Ive Julia
School of Electronic Engineering and Computer Science, Queen Mary University of London, London, UK.
Front Digit Health. 2022 Oct 24;4:1010202. doi: 10.3389/fdgth.2022.1010202. eCollection 2022.
In today's world it seems fair to say that extensive digital data sharing is the price we pay for the technological advances we have seen achieved as a result of AI systems analysing large quantities of data in a relatively short time. Where such AI is used in the realm of mental health, this data sharing poses additional challenges not just due to the sensitive nature of the data itself but also the potential vulnerability of the data donors themselves should there be a cybersecurity data breach. To address the problem, the AI community proposes to use synthetic text preserving only the salient properties of the original. Such text has potential to fill gaps in the textual data availability (e.g., rare conditions or under-represented groups) while reducing exposure. Our perspective piece is aimed to demystify the process of generating synthetic text, explain its algorithmic and ethical challenges, especially for the mental health domain, as well as most promising ways of overcoming them.

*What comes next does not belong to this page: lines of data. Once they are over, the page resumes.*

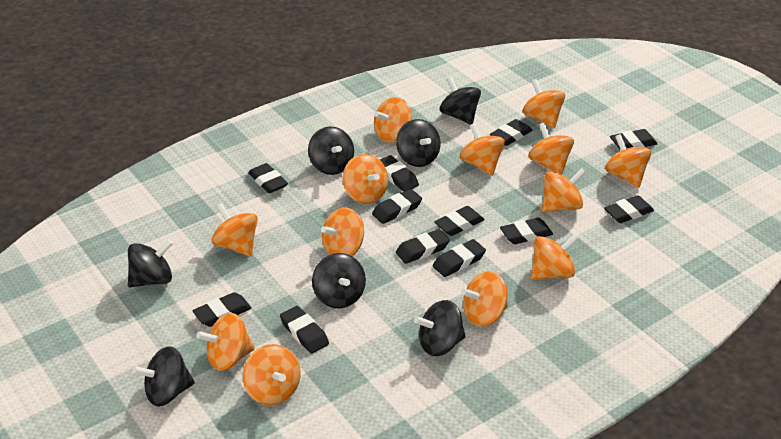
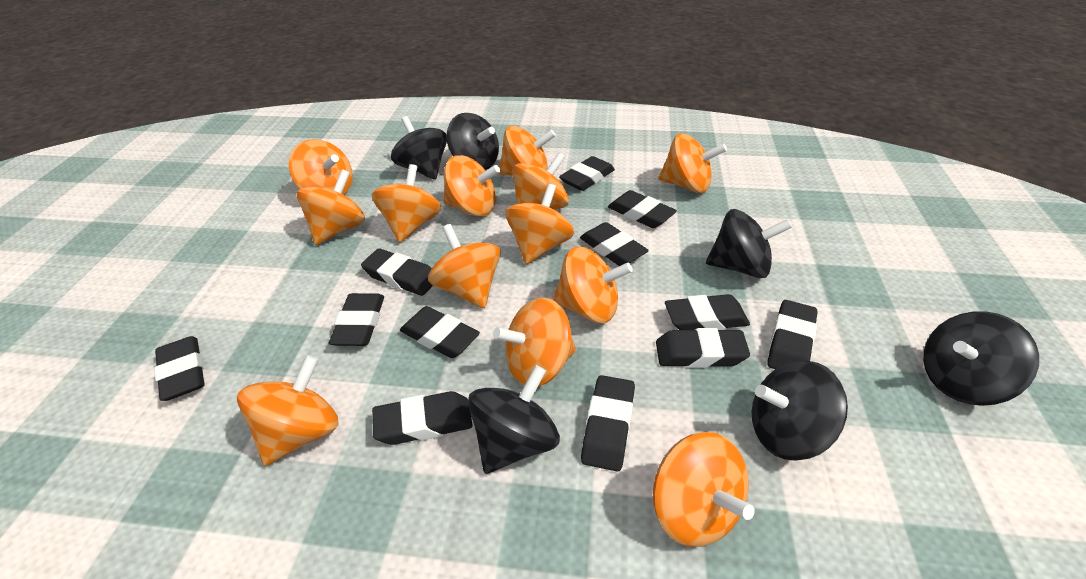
black spinning top: 7 -> 6

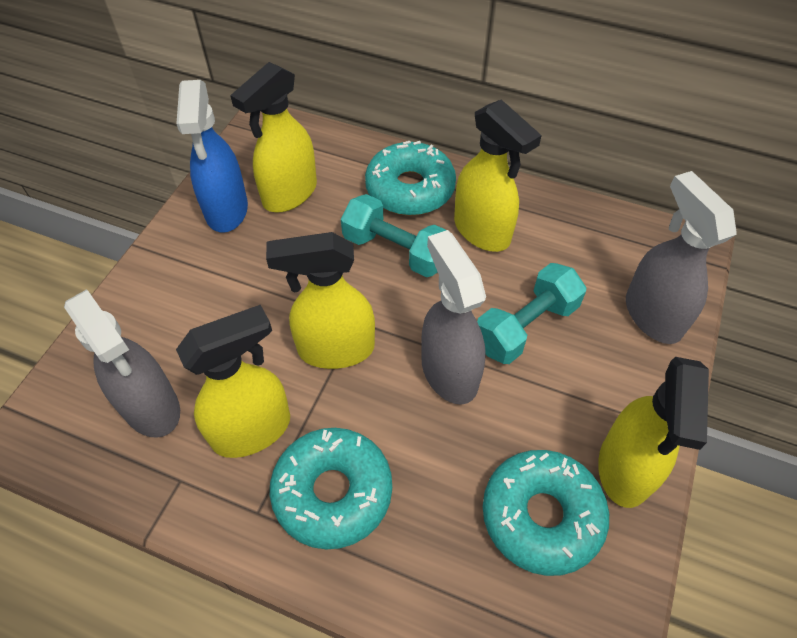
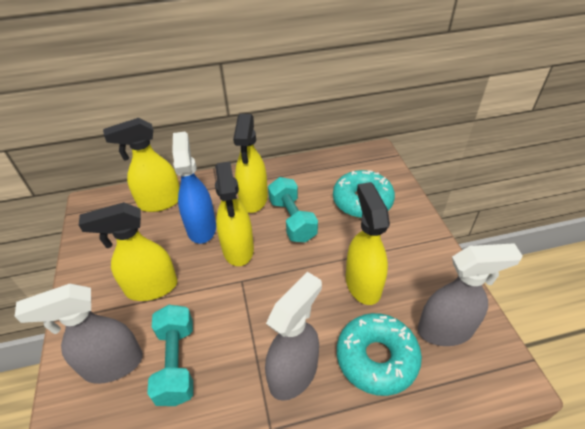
turquoise donut: 3 -> 2

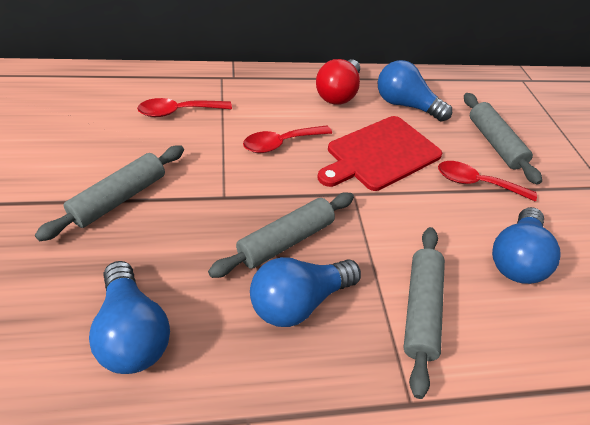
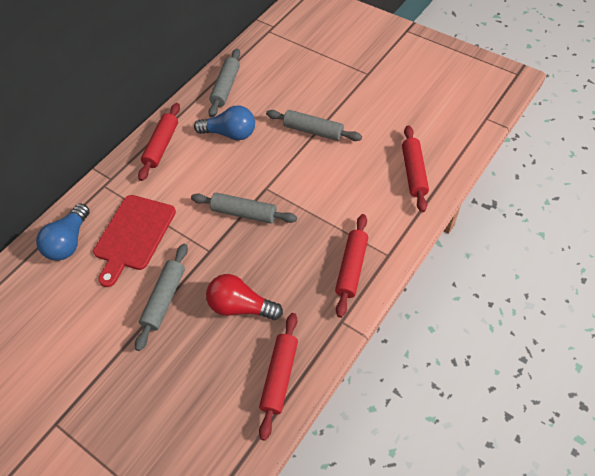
blue light bulb: 4 -> 2
red rolling pin: 0 -> 4
red spoon: 3 -> 0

We aim to promote better understanding and as a result acceptability of synthetic text outside the research community.
在当今世界,可以说广泛的数字数据共享是我们为人工智能系统在相对较短的时间内分析大量数据所取得的技术进步而付出的代价。在心理健康领域使用此类人工智能时,这种数据共享不仅会带来额外的挑战,这不仅是因为数据本身的敏感性质,还因为如果发生网络安全数据泄露,数据提供者自身可能会面临风险。为了解决这个问题,人工智能社区提议使用仅保留原始文本显著特征的合成文本。这样的文本有可能填补文本数据可用性方面的空白(例如,罕见病症或代表性不足的群体),同时减少暴露风险。我们的观点文章旨在揭开合成文本生成过程的神秘面纱,解释其算法和伦理挑战,特别是针对心理健康领域的挑战,以及克服这些挑战的最有前景的方法。我们旨在促进更好的理解,并因此提高研究界之外对合成文本的接受度。